*To do*: Where does the word "down" appear in the entries below? Copy each line that holds it.

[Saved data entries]
···

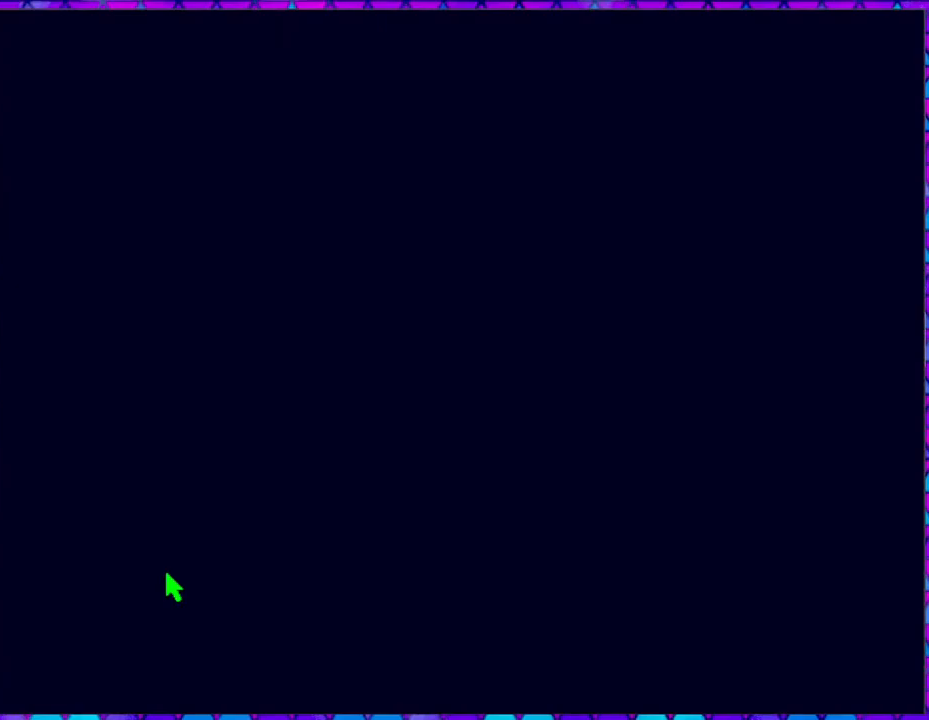
{"buttons": [], "right_stick": "center", "events": []}
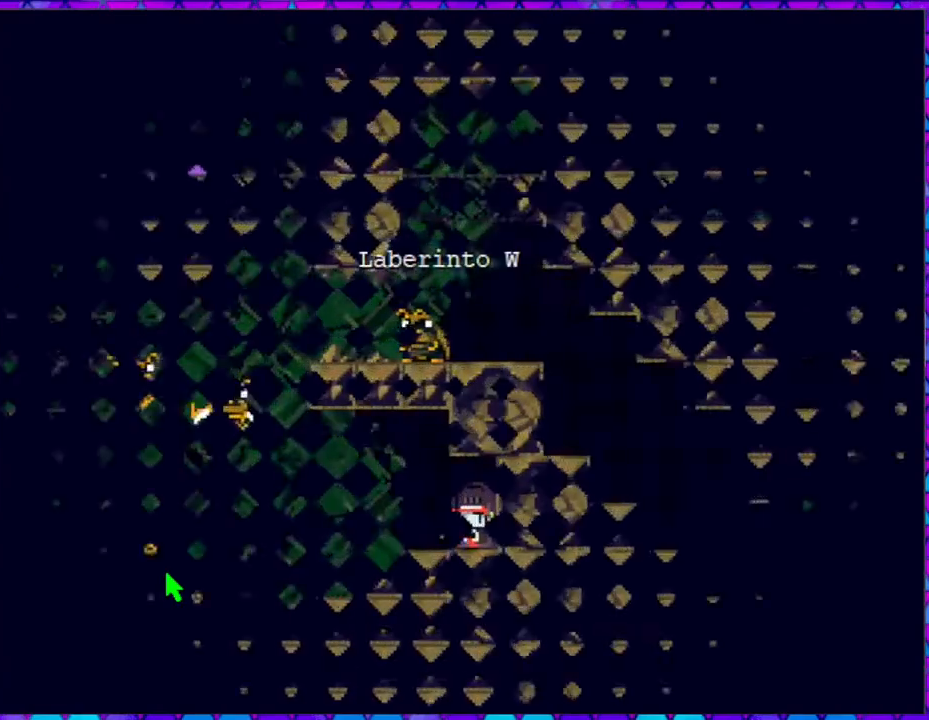
{"buttons": [], "right_stick": "center", "events": []}
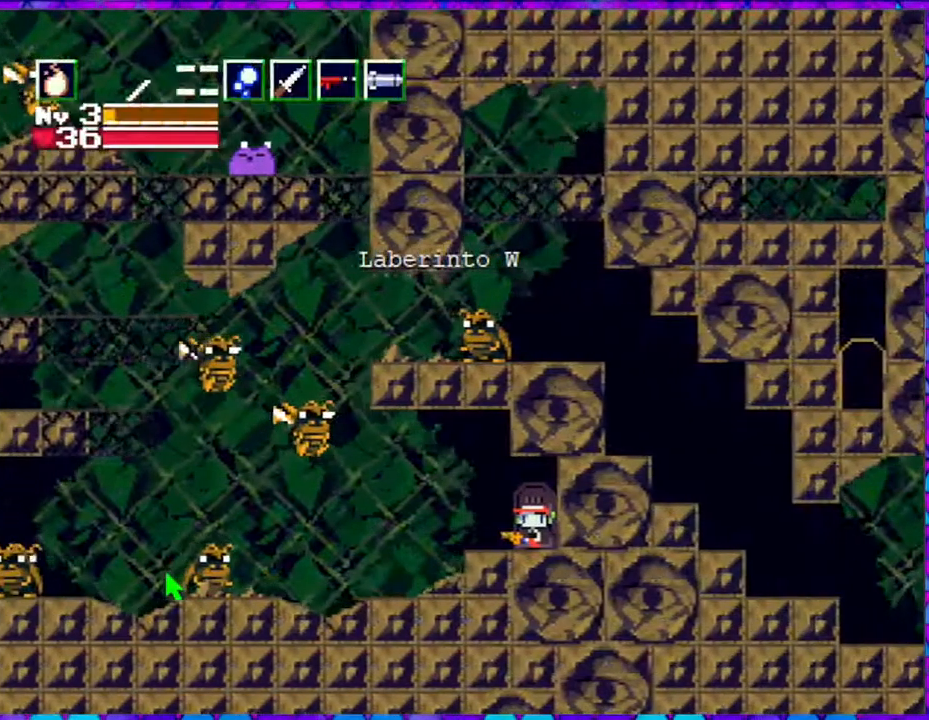
{"buttons": [], "right_stick": "center", "events": [[33, "R1", "down"], [150, "R1", "up"]]}
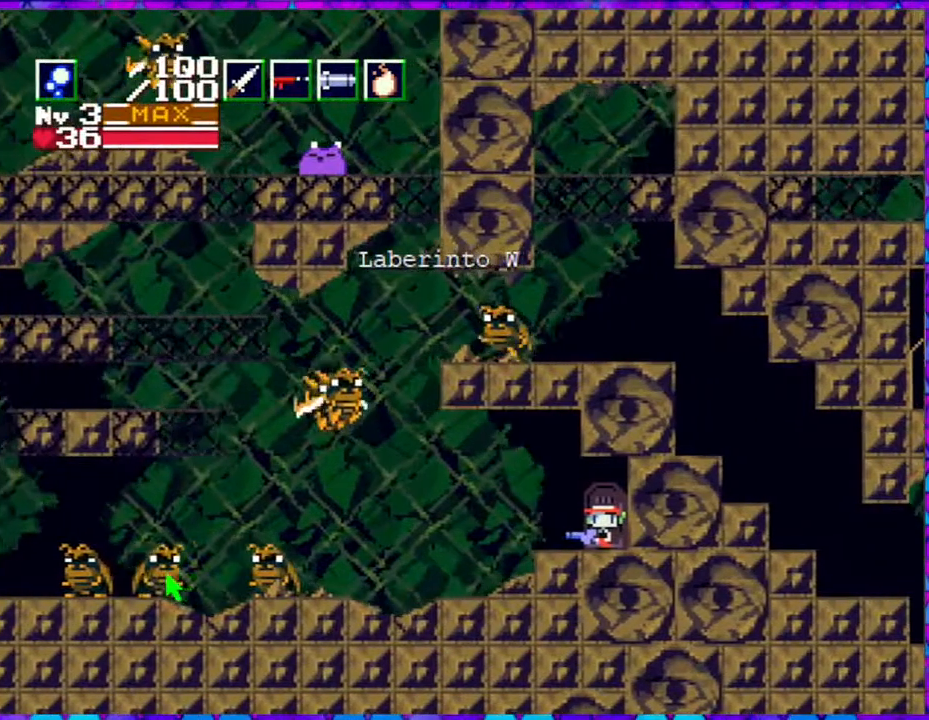
{"buttons": ["DPAD_LEFT"], "right_stick": "center", "events": [[217, "R1", "down"], [333, "R1", "up"], [483, "DPAD_LEFT", "down"]]}
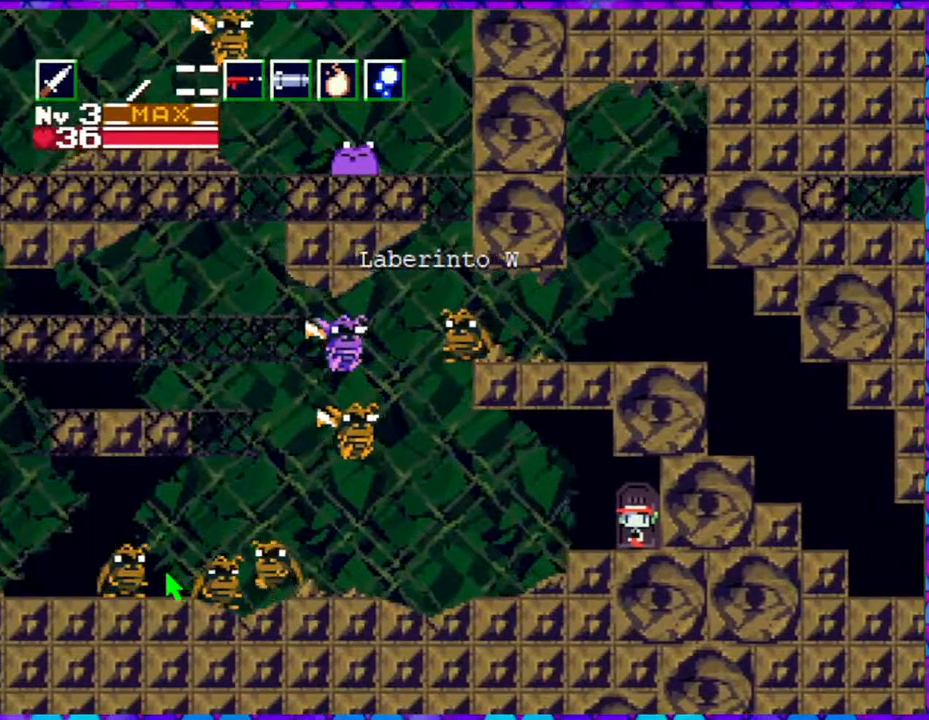
{"buttons": ["B", "DPAD_LEFT"], "right_stick": "center", "events": [[100, "DPAD_LEFT", "up"], [317, "B", "down"], [400, "DPAD_LEFT", "down"]]}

···

*Task answer*:
{"buttons": [], "right_stick": "center", "events": [[33, "R1", "down"], [150, "R1", "up"]]}
{"buttons": ["DPAD_LEFT"], "right_stick": "center", "events": [[217, "R1", "down"], [333, "R1", "up"], [483, "DPAD_LEFT", "down"]]}
{"buttons": ["B", "DPAD_LEFT"], "right_stick": "center", "events": [[100, "DPAD_LEFT", "up"], [317, "B", "down"], [400, "DPAD_LEFT", "down"]]}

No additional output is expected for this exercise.